YASH PAL November 07, 2021

In this Leetcode Non-overlapping intervals problem solution we have Given an array of intervals intervals where intervals[i] = [starti, endi], return the minimum number of intervals you need to remove to make the rest of the intervals non-overlapping.

Leetcode Non-overlapping intervals problem solution


Problem solution in Python.

class Solution:
    def eraseOverlapIntervals(self, intervals: List[List[int]]) -> int:
        intervals.sort(key=lambda x:x[0])
        n=len(intervals)
        i=0
        j=1
        count=0
        while j<n:
            if intervals[i][1]<=intervals[j][0]: #Non overlapping
                i=j
                j+=1
            elif intervals[i][1]<=intervals[j][1]: #partial overlapping
                j+=1
                count+=1
            elif intervals[i][1]>=intervals[j][1]: #full overalapping
                i=j
                count+=1
                j+=1
        return count



Problem solution in Java.

* * *

=== Task to complete ===
Retype the whole Non-overlapping intervals solution page above word for word, keeping every line of the Python code and its spacing unchanged.

=== Entries provided ===
* * *

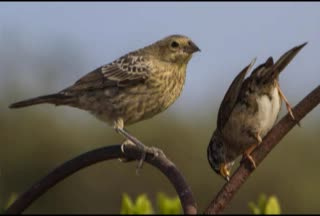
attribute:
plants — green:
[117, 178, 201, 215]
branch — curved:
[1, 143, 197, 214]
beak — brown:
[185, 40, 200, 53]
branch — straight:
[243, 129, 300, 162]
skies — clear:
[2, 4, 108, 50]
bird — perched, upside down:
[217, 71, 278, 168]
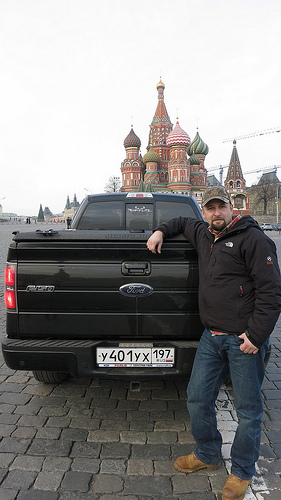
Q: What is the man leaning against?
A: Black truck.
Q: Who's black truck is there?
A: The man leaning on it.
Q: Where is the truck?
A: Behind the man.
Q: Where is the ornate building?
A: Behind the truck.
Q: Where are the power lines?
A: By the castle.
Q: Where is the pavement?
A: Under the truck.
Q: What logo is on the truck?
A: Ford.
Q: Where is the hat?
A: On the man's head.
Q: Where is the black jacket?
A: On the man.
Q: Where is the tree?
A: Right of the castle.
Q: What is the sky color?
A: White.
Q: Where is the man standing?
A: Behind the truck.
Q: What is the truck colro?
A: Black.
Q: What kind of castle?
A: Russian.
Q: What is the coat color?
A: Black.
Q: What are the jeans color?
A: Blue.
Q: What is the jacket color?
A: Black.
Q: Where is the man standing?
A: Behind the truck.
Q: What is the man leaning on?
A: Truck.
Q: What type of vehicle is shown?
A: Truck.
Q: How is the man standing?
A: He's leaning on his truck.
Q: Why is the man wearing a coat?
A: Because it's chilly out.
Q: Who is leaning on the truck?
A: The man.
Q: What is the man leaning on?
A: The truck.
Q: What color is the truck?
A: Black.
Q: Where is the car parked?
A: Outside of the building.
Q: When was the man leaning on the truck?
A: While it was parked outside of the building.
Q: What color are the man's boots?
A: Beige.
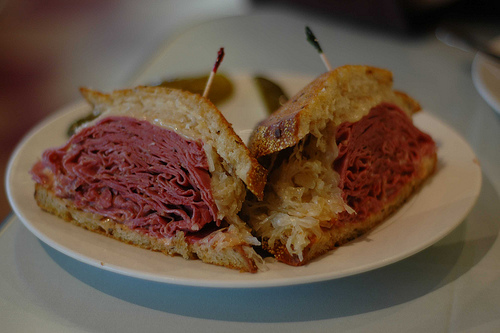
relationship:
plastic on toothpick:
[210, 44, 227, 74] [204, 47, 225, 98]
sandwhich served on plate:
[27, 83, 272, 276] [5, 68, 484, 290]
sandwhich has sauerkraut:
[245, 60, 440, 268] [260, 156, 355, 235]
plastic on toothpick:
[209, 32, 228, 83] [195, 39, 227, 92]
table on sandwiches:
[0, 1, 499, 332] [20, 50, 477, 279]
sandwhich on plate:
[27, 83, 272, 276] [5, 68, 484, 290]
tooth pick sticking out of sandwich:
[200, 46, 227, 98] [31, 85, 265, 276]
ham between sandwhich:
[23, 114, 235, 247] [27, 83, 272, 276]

* * *

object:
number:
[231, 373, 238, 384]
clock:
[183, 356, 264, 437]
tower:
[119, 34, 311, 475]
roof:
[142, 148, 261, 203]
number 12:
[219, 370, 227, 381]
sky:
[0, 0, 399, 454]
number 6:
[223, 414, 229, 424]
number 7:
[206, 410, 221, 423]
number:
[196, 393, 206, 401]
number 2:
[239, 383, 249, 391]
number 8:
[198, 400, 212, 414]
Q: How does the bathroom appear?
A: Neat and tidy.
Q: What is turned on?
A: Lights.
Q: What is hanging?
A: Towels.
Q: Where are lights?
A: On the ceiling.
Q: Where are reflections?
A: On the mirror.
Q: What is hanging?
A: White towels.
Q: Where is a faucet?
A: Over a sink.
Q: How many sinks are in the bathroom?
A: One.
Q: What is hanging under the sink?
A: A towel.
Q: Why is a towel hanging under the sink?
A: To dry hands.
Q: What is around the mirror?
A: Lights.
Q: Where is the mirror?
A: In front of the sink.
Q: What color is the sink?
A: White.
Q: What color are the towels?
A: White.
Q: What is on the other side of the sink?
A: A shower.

* * *

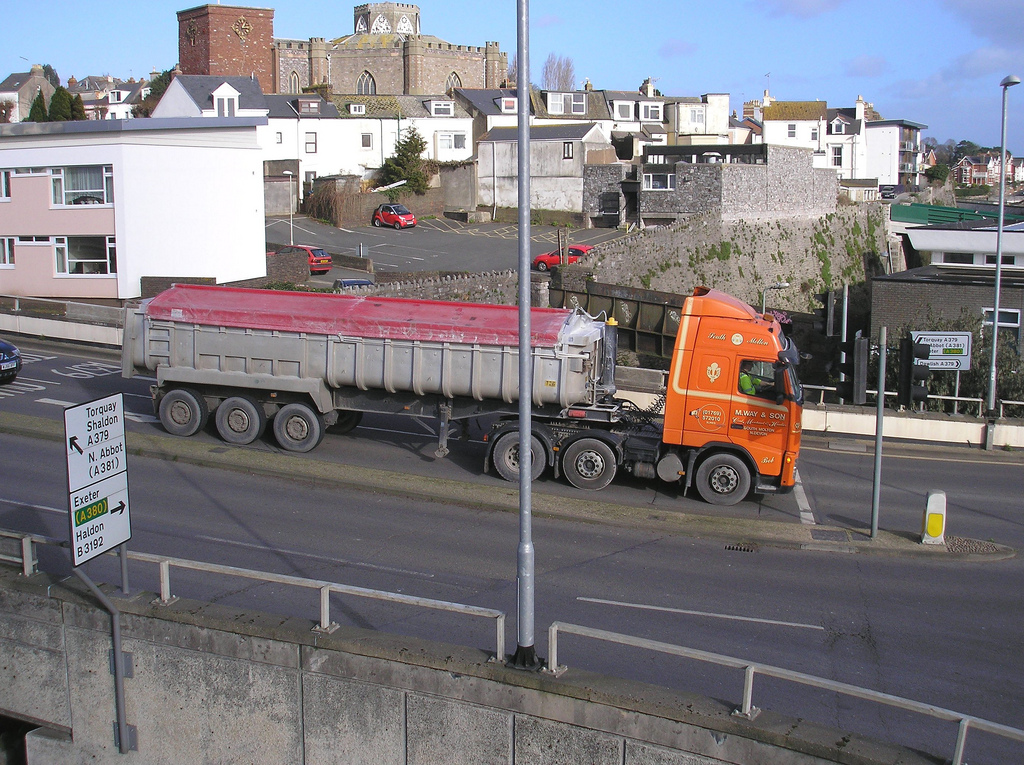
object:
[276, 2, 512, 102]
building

* * *

=== Expected answer ===
YASH PAL November 07, 2021

In this Leetcode Non-overlapping intervals problem solution we have Given an array of intervals intervals where intervals[i] = [starti, endi], return the minimum number of intervals you need to remove to make the rest of the intervals non-overlapping.

Leetcode Non-overlapping intervals problem solution


Problem solution in Python.

class Solution:
    def eraseOverlapIntervals(self, intervals: List[List[int]]) -> int:
        intervals.sort(key=lambda x:x[0])
        n=len(intervals)
        i=0
        j=1
        count=0
        while j<n:
            if intervals[i][1]<=intervals[j][0]: #Non overlapping
                i=j
                j+=1
            elif intervals[i][1]<=intervals[j][1]: #partial overlapping
                j+=1
                count+=1
            elif intervals[i][1]>=intervals[j][1]: #full overalapping
                i=j
                count+=1
                j+=1
        return count



Problem solution in Java.